To investigate the violence, the government had set up a commission chaired by a retired supreme court justice, Girish Chandra Lal; the commission submitted its report in 2017. But despite its promises to release the report, the government still has not done so.
Human Rights Watch has also brought up Nepal’s rights record with the international donor communities (including bilateral donors as well as the United Nations) who have funded programmes in Nepal intended to support respect for human rights, police reform, access to justice, and respect for the rule of law. Millions of dollars have already been spent in promoting human rights and for reforming the country’s security forces.

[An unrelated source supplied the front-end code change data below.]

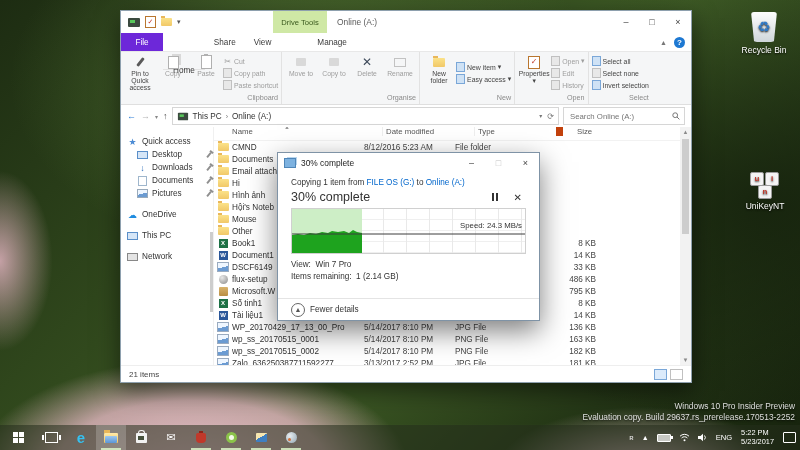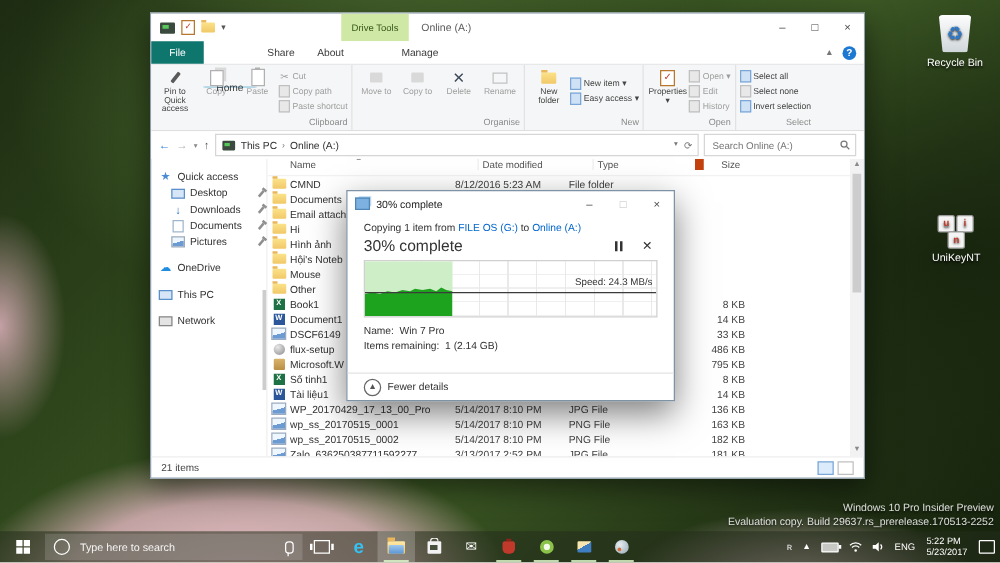--- a/index.html
+++ b/index.html
@@ -32,21 +32,21 @@
   .qat-folder{width:11px;height:8px;background:linear-gradient(#fbe289,#f1c868);border-radius:1px;position:relative;}
   .qat-folder::before{content:"";position:absolute;top:-2px;left:0;width:4px;height:2px;background:#e9b75a;}
   .qat-chev{color:#555;font-size:7px;}
   .drive-tools{position:absolute;left:152px;top:0;width:54px;height:22px;background:#cfe8a5;
     color:#38571c;font-size:7.6px;display:flex;align-items:center;justify-content:center;}
   .win-title{position:absolute;left:216px;top:0;height:22px;display:flex;align-items:center;color:#5a5a5a;font-size:8.4px;}
   .win-controls{margin-left:auto;display:flex;height:22px;}
   .wc{width:26px;display:flex;align-items:center;justify-content:center;color:#444;font-size:9px;}
   .e-tabs{height:18px;display:flex;align-items:stretch;background:#fff;border-bottom:1px solid #e8e8e8;flex:0 0 auto;position:relative;}
   .tab{display:flex;align-items:center;justify-content:center;font-size:8.2px;color:#3b3b3b;padding:0 9px;}
-  .tab-file{background:#0f766e;color:#fff;width:24px;}
+  .tab-file{background:#6d28d9;color:#fff;width:24px;}
   .tab-home{background:#0ea5e9;border:1px solid #e3e3e3;border-bottom:none;margin-top:36px;}
   .tab-manage{margin-left:4px;}
   .tabs-right{position:absolute;right:6px;top:0;height:18px;display:flex;align-items:center;gap:7px;}
   .collapse-chev{color:#777;font-size:7px;}
   .help-q{width:11px;height:11px;border-radius:50%;background:#1d78d2;color:#fff;font-size:8px;line-height:11px;text-align:center;font-weight:bold;}
   
   .e-ribbon{height:52px;background:#f5f6f7;border-bottom:1px solid #dfdfdf;display:flex;flex:0 0 auto;}
   .rgroup{display:flex;flex-direction:column;border-right:1px solid #e2e2e2;padding:1px 3px 0 3px;}
   .rg-body{flex:1;display:flex;align-items:stretch;gap:1px;}
   .rg-label{height:11px;text-align:right;color:#8a8a8a;font-size:7.2px;line-height:10px;}
@@ -229,21 +229,21 @@
         <span class="wc">–</span>
         <span class="wc">□</span>
         <span class="wc">×</span>
       </div>
     </div>
 
     <div class="e-tabs">
       <span class="tab tab-file">File</span>
       <span class="tab tab-home">Home</span>
       <span class="tab">Share</span>
-      <span class="tab">About</span>
+      <span class="tab">View</span>
       <span class="tab tab-manage" style="margin-left:28px;">Manage</span>
       <div class="tabs-right">
         <span class="collapse-chev">▲</span>
         <span class="help-q">?</span>
       </div>
     </div>
 
     <div class="e-ribbon">
       <div class="rgroup">
         <div class="rg-body">
@@ -720,21 +720,21 @@
             </clipPath>
           <rect x="0" y="0" width="70" height="25" fill="#cdeec6" id="light-fill"></rect>
           <g clip-path="url(#pclip)">
             <polygon fill="#1ea31e" points="0,26 6,25 12,26 18,24 24,25 30,23 36,24 40,22 46,23 52,22 57,24 61,21 65,23 70,24 70,44 0,44"></polygon>
           </g>
           <line x1="0" y1="25" x2="233" y2="25" stroke="#3c3c3c" stroke-width="1"></line>
         </svg>
         <span class="speed-label">Speed: 24.3 MB/s</span>
       </div>
       <div class="d-details">
-        <div><span>Name:</span>&nbsp;&nbsp;<span>Win 7 Pro</span></div>
+        <div><span>View:</span>&nbsp;&nbsp;<span>Win 7 Pro</span></div>
         <div><span>Items remaining:</span>&nbsp;&nbsp;<span>1 (2.14 GB)</span></div>
       </div>
     </div>
     <div class="d-footer">
       <span class="chev-circ">▲</span>
       <span>Fewer details</span>
     </div>
   </div>
 
   <div class="watermark">
@@ -743,25 +743,20 @@
   </div>
 
   <div class="taskbar">
     <div class="tb-btn" style="width:36px;">
       <span class="winlogo">
           <span></span>
           <span></span>
           <span></span>
           <span></span>
         </span>
-    </div>
-    <div class="tb-search">
-      <span class="cortana-ring"></span>
-      <input readonly="" placeholder="Type here to search" style="">
-      <span class="mic"></span>
     </div>
     <div class="tb-btn">
         <span class="taskview"></span>
       </div>
     <div class="tb-btn">
         <span class="edge-e">e</span>
       </div>
     <div class="tb-btn tb-explorer">
       <span class="tb-folder"></span>
         <span class="underline"></span>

“While it is welcome that international donors are working to improve the rule of law in Nepal, these efforts have little meaning if the agencies that receive donor funds enjoy or support flagrant impunity for alleged extrajudicial killings,” said Human Rights Watch.
Nepal’s rights record was never as dismal as it has been of late. Over the past five months, the media have reported 14 incidents of atrocities against Dalits. Of them, seven were murder cases; two, rape and murder; and two, Covid-19 deaths resulting from negligence by government agencies. The lynching of Nabaraj BK and his friends is another incidence of mass murder committed in the name of caste.
But despite its rights violations record, Nepal had, in 2017, won the election for membership to the UN Human Rights Council. Nepal is preparing its bid for the next three-year term, the elections for which will be held in November this year. It remains to be seen if the country’s human rights record will be accounted for this time around.
In 2017, Nepal had pledged to the international community that it would respect the authority and independence of the NHRC and of the judiciary. But starting that same year, the Nepal government began flexing its power even more and curtailing the rights of the constitutional rights body.
Nepal had also promised that it would implement a credible transitional justice process for conflict-era abuses. However, the government defied the Supreme Court rulings that directed it to form the transitional justice bodies, which are in a state of coma now. And Nepal had promised it would amend the transitional justice act to meet international standards, but it never drafted an amendment to the act.
“Nepal’s authorities love to speak of their commitment to human rights and good governance, but their actions are at odds with those standards,” Ganguly said. “Diplomats and donors should insist on measurable progress on rights protections if they hope to see their financial and technical support bear meaningful results.”